Альфред Нобель. Биография человека, который изменил мир (Карлберг) - страница 70

Примерно в таком положении находился сам Майкл Фарадей, когда в научной статье 1833 года он раскритиковал тепловой двигатель Эрикссона. В 1850-е годы он пытался убедить других помочь ему с математическим обоснованием своих идей. Однако с этим ничего не вышло. Лишь много лет спустя к Фарадею придет наконец заслуженное признание. Со временем именно его открытия будут сравнивать по значению с открытиями Ньютона>24.
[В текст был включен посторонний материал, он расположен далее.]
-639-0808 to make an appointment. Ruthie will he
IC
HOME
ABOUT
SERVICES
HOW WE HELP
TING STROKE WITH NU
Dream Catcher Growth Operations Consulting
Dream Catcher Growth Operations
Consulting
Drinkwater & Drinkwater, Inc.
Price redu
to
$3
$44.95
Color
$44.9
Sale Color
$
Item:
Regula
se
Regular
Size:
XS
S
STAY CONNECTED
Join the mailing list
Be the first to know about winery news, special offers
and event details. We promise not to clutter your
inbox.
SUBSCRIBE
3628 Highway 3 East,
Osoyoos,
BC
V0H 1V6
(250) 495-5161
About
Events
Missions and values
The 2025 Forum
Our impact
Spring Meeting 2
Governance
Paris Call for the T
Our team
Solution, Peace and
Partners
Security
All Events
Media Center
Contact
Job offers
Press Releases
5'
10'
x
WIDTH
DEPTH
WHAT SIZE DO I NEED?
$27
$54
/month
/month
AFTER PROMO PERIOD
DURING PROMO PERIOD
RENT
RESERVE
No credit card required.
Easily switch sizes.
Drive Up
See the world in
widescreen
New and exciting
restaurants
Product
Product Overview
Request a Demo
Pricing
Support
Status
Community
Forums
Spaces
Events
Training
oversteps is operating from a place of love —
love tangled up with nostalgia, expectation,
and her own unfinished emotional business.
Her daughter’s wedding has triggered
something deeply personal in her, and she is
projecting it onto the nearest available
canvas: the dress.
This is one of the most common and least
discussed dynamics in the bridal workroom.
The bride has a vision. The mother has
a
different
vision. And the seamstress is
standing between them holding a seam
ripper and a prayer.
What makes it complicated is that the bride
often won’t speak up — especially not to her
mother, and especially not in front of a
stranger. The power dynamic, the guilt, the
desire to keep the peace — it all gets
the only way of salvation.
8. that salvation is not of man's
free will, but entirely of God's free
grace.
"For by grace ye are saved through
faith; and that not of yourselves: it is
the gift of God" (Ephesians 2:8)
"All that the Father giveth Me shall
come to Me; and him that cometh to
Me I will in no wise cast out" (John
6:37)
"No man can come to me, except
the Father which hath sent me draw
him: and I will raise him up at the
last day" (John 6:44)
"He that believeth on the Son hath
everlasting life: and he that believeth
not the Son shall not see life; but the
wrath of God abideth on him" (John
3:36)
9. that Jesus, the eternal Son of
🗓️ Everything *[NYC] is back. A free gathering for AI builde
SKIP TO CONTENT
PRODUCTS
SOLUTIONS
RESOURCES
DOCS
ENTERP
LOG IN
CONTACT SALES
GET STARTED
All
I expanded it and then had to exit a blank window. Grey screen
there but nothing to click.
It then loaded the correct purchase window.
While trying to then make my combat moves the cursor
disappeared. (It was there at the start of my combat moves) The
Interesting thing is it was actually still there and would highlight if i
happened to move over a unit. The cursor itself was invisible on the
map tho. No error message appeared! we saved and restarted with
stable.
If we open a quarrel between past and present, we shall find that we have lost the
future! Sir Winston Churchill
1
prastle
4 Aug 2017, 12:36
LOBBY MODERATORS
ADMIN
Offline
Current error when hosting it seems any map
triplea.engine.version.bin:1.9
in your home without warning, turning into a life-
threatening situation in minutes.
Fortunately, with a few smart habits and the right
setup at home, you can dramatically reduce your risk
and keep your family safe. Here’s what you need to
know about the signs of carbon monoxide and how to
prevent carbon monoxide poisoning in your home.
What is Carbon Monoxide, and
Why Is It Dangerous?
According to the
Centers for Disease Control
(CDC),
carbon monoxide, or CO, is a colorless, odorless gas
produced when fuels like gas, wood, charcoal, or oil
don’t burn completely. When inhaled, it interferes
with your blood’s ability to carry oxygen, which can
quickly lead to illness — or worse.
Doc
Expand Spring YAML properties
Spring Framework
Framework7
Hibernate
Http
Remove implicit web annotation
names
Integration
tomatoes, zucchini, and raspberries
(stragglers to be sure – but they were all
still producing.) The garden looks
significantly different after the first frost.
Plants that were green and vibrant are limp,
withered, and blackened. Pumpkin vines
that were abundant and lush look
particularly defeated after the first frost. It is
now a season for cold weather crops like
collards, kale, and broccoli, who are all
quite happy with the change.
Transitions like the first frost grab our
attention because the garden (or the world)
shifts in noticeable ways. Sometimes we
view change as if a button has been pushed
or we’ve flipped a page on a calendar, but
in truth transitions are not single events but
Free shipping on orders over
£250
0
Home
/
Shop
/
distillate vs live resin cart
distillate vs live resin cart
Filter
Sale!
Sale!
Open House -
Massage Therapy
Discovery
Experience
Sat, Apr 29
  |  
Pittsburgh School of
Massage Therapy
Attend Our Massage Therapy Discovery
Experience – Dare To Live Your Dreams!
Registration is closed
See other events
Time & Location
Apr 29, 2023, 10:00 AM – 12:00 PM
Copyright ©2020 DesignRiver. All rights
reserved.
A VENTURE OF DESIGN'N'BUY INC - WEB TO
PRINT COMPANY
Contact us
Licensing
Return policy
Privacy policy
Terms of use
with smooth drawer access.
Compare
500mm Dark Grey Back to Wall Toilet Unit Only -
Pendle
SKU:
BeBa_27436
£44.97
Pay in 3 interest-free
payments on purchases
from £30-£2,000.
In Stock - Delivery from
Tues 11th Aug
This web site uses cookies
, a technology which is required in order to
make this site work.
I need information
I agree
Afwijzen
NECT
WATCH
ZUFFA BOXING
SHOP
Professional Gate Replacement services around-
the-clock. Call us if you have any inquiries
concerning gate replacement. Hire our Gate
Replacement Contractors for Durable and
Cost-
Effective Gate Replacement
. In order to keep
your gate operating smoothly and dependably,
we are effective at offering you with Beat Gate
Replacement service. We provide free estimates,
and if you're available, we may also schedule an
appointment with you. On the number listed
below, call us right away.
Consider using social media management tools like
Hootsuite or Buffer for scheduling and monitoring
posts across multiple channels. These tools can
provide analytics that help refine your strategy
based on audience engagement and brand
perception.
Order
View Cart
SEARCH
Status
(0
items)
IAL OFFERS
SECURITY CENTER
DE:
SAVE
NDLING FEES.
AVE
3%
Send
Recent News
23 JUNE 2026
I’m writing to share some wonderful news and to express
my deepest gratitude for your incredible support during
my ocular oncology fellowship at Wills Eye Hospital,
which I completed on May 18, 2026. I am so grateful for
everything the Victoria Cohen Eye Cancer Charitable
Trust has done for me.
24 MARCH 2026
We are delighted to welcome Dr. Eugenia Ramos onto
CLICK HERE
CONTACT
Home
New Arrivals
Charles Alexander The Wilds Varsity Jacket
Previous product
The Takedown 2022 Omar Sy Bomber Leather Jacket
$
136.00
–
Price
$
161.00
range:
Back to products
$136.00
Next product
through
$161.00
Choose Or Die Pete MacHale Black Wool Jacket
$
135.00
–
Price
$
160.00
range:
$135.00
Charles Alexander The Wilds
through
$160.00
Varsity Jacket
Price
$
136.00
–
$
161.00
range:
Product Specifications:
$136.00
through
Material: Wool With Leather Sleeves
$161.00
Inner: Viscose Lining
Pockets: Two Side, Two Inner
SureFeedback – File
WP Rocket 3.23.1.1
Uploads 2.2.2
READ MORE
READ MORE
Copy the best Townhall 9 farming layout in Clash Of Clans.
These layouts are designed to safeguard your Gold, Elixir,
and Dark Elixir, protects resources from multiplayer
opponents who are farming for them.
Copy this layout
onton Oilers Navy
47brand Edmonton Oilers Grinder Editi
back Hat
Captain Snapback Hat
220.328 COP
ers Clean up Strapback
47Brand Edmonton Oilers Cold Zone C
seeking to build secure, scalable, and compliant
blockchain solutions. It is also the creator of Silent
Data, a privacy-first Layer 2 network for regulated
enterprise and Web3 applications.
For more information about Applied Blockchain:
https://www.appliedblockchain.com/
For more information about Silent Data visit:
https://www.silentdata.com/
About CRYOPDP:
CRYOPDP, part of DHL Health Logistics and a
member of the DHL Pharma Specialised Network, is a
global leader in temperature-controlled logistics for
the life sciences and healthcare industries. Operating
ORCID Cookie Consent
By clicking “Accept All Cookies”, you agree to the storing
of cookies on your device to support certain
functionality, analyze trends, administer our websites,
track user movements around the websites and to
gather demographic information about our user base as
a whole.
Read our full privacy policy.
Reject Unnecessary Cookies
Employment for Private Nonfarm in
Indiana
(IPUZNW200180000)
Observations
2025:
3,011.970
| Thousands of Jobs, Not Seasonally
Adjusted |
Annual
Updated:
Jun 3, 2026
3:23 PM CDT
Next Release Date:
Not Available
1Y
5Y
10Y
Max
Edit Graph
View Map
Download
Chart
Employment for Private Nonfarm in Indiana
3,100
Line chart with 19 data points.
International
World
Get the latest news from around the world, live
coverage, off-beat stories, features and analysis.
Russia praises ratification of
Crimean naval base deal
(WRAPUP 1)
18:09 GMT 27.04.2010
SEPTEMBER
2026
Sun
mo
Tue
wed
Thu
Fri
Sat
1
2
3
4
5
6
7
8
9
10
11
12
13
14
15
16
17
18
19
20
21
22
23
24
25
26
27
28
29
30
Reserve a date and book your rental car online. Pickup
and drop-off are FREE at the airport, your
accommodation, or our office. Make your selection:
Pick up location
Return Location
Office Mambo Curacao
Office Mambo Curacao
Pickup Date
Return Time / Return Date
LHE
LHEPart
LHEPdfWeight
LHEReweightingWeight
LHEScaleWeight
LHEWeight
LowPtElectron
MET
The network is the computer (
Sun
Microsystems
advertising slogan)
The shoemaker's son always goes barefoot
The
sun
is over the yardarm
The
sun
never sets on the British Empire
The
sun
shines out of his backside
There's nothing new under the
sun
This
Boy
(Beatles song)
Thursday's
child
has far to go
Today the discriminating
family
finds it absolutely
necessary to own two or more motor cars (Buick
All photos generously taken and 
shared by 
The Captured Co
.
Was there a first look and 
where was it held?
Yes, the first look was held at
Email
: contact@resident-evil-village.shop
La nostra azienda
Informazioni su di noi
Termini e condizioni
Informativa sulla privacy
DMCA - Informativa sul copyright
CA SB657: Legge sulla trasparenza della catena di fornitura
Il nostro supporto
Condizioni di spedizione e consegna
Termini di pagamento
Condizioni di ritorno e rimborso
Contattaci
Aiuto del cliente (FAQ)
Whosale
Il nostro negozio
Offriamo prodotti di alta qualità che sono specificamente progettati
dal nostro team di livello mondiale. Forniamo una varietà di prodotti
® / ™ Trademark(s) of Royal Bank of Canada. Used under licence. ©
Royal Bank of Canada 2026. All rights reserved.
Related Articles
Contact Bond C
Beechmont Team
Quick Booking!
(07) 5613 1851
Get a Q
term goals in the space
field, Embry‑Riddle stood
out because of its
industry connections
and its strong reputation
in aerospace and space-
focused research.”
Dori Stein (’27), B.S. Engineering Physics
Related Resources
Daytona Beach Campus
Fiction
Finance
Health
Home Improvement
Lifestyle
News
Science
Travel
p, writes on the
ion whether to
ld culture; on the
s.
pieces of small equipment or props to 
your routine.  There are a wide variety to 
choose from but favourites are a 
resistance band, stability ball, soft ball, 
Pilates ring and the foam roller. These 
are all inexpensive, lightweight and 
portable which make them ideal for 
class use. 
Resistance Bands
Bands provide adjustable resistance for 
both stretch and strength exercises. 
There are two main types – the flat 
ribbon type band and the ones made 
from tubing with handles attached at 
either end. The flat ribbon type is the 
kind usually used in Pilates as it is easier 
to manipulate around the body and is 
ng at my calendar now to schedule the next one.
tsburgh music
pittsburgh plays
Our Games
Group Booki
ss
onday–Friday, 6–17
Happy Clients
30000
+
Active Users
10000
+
Альфред Нобель не переставал думать о тепловом двигателе. В конце жизни он поручил своим сотрудникам доработать давнюю идею Джона Эрикссона. За три месяца до смерти Альфреда Нобеля в его лаборатории в Бофорсе был испытан принципиально новый тепловой двигатель>25.

* * *

Когда в начале 1853 года Иммануил Нобель представлял царской семье свой модифицированный двигатель Эрикссона, он был владельцем нового предприятия «Чугунолитейная и механическая мастерская Нобель и сыновья». Его блестящий, но не всегда предсказуемый партнер полковник Огарев был произведен в чин генерал-адъютанта и продал семейству Нобель свою половину завода. По договору Иммануил должен был взять на себя все долги, которые Огарев брал под залог их совместного завода. Это обстоятельство ни отец, ни сыновья не воспринимали как проблему. По крайней мере до поры до времени>26.

Теперь они совместными усилиями развивали семейный бизнес. С тех пор как из США вернулся Альфред, Иммануил работал со всеми тремя взрослыми сыновьями.

Великий князь Михаил Павлович, всегда поддерживавший Огарева и Нобеля, скончался несколькими годами ранее от удара во время инспекции войск в Варшаве. Однако Николай I по-прежнему благоволил к шведскому инноватору. Угроза войны, нависшая над Европой, лишь упрочила позиции Иммануила.

Альфред, соблюдая внешние приличия, в душе испытывал к российской царской семье лишь отвращение: «И главные из них, убийца и блудница, / Подходят для тюрьмы и для борделя, / Но рукоплещут им шуты и шлюхи. / Они – надежда нации? Прозрите! / Давно хотим мы правды! Маски прочь!»>27

В своем скепсисе он был далеко не одинок. Дипломаты, находившиеся в Санкт-Петербурге, писали домой отчеты о высокомерном и напыщенном самодержце, который, казалось, вдруг резко постарел лет на десять и находится в состоянии полного морального и физического упадка. Исайя Берлин называет период с 1848 по 1855 год «самым темным часом в ночи русского обскурантизма XIX века»>28. Назвать царя миролюбивым было уже нельзя. Напряженность в Европе достигла предела, и теперь вопрос заключался не в том, начнется ли война, а когда она разразится.